Quest’anno non solo la mia selezione teatrale è molto più contenuta degli ultimi anni (un po’ per stanchezza, un po’ per delusione, un po’ per livello dell’offerta), ma arrivo spessissimo a teatro senza aver letto praticamente niente dello spettacolo. Che poi è vero che il massimo sarebbe poter partecipare a una lezione che ci spieghi le cose prima di vederle per potercele gustare al meglio, ma è anche vero che uno spettacolo bello deve essere in grado di conquistarci anche senza saperne assolutamente nulla.
In questo caso, sono arrivata allo spettacolo di Preziosi completamente a digiuno di informazioni. Conoscevo le qualità di Alessandro Preziosi a teatro (terreno sul quale l’attore si è spostato quasi completamente), e potevo ipotizzare dal titolo dello spettacolo che ci fosse un’ascendenza shakespeariana, ma oltre questo non andavo.
Scopro dunque solo a teatro che lo spettacolo è sì ispirato alla tragedia di Shakespeare, ma – come forse il titolo poteva far ipotizzare – questa primaria ispirazione si è combinata con l’Aspettando Godot di Samuel Beckett, che però io non ho mai letto né visto rappresentato.
Sempre a teatro scopro che la scenografia, che fin dall’inizio mi appare in qualche modo familiare e che comprendo essere protagonista della messa in scena al pari degli attori, è costituita da una serie di opere di Michelangelo Pistoletto che Alessandro Preziosi ha incontrato e conosciuto quasi per caso e con cui ha avviato questa collaborazione. Anche gli abiti di scena sono stati scelti coerentemente: si tratta di abiti ideati dalla Fondazione Cittadellarte di Biella insieme al collettivo Fashion B.E.S.T., pezzi unici in materiali tracciabili e riciclati, concepiti a strati, che a poco a poco si scompongono lasciando i personaggi in una tuta nera, una specie di nudità che si confonde con le ombre.
Sulla scena, oltre ad Alessandro Preziosi nei panni di Re Lear (ma anche regista dello spettacolo), ci sono il bravissimo Nando Paone nei panni di Gloucester, Arianna Primavera nel ruolo di Cordelia e anche del Matto, Roberto Manzi che fa Kent e Valerio Ameli che interpreta Edgar.
Il Re Lear di Preziosi è un uomo ormai vecchio e che sta perdendo il senno, il quale vuole lasciare le sue terre e il suo potere alla figlia che lo ama di più, ma che - fidandosi delle apparenze e delle parole vacue - lascia la sua eredità alle due maggiori, cacciando dal suo regno Cordelia, la figlia più amata che si è rifiutata di adularlo. Contemporaneamente Gloucester a sua volta è oggetto di un inganno: il figliastro Edmund gli fa credere che Edgar stia progettando il suo assassinio, e dunque disconosce e allontana il figlio.

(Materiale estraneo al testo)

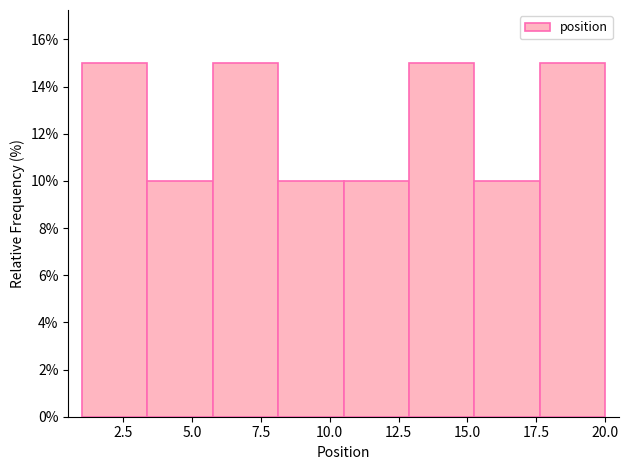

Reading left to right, list every bar in this chart as the range it spans on the x-axis followed by its height. Neither the bar edges nor the heights are printed on the chart, so give them approximately, as read against the axes.

1.0 to 3.5: 15
3.5 to 6.0: 10
6.0 to 8.0: 15
8.0 to 10.5: 10
10.5 to 13.0: 10
13.0 to 15.5: 15
15.5 to 17.5: 10
17.5 to 20.0: 15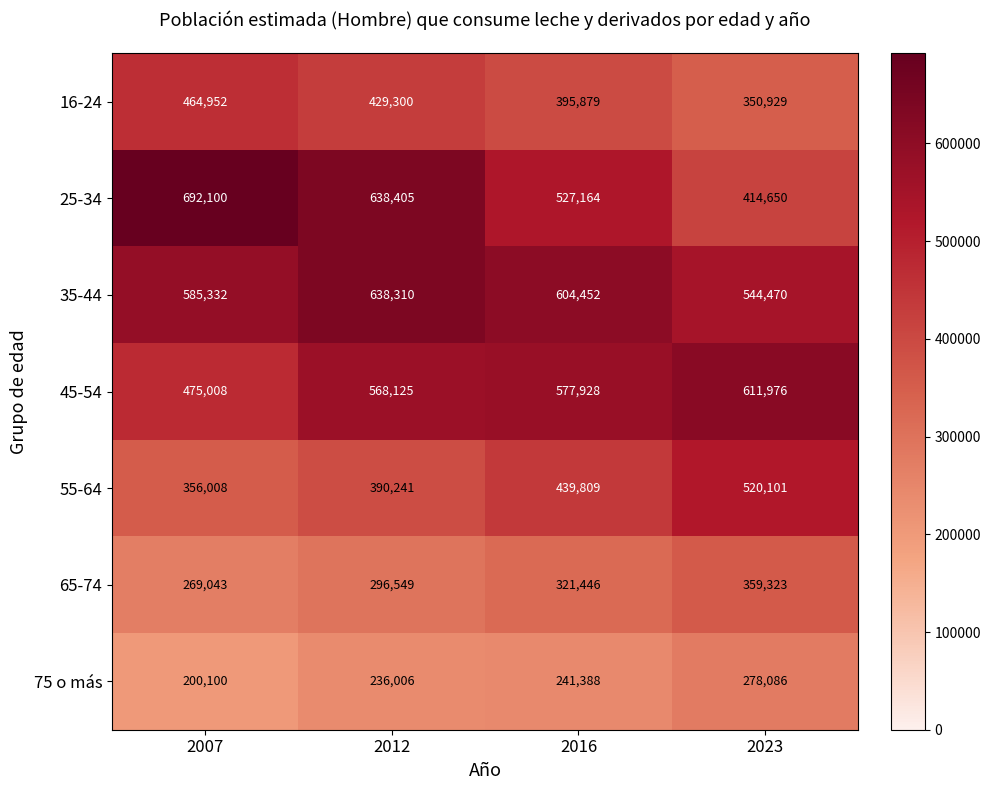

The value of 16-24 at 2023 is 350929. True or false?

True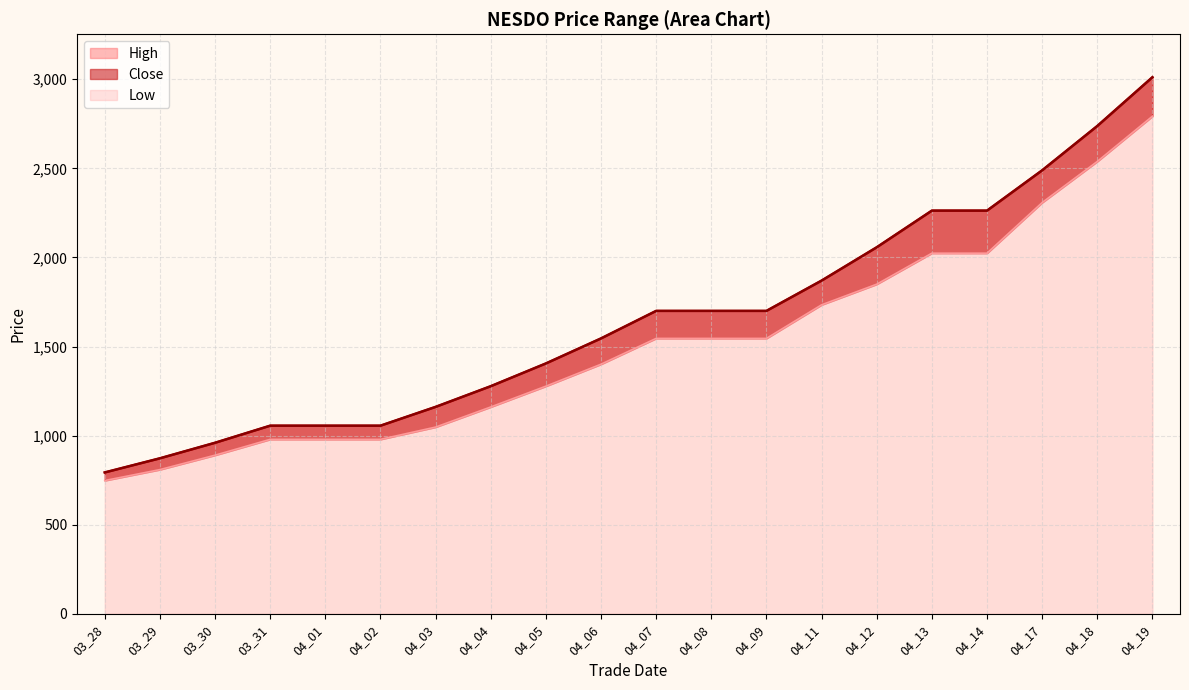

How many lines are shown in the chart?

3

In questo turbinio di eventi il momento clou è quello della tempesta che travolge i protagonisti, ma li riconduce alla verità e alla riconciliazione.
La rilettura di Re Lear da parte di Alessandro Preziosi si concentra significativamente sul rapporto tra padri e figli, sull’eredità tra generazioni, e dunque parla anche di noi e del nostro futuro.
Gli attori sulla scena sono tutti molto bravi (Preziosi mi pare voglia proporsi il nuovo Gassman), la scenografia è suggestiva ed efficace, la drammaturgia interessante (anche se a volte può disorientare), le musiche invece mi hanno un po’ lasciato perplessa. Uno spettacolo che nel complesso ho trovato bello, senza uscirne entusiasta nemmeno questa volta.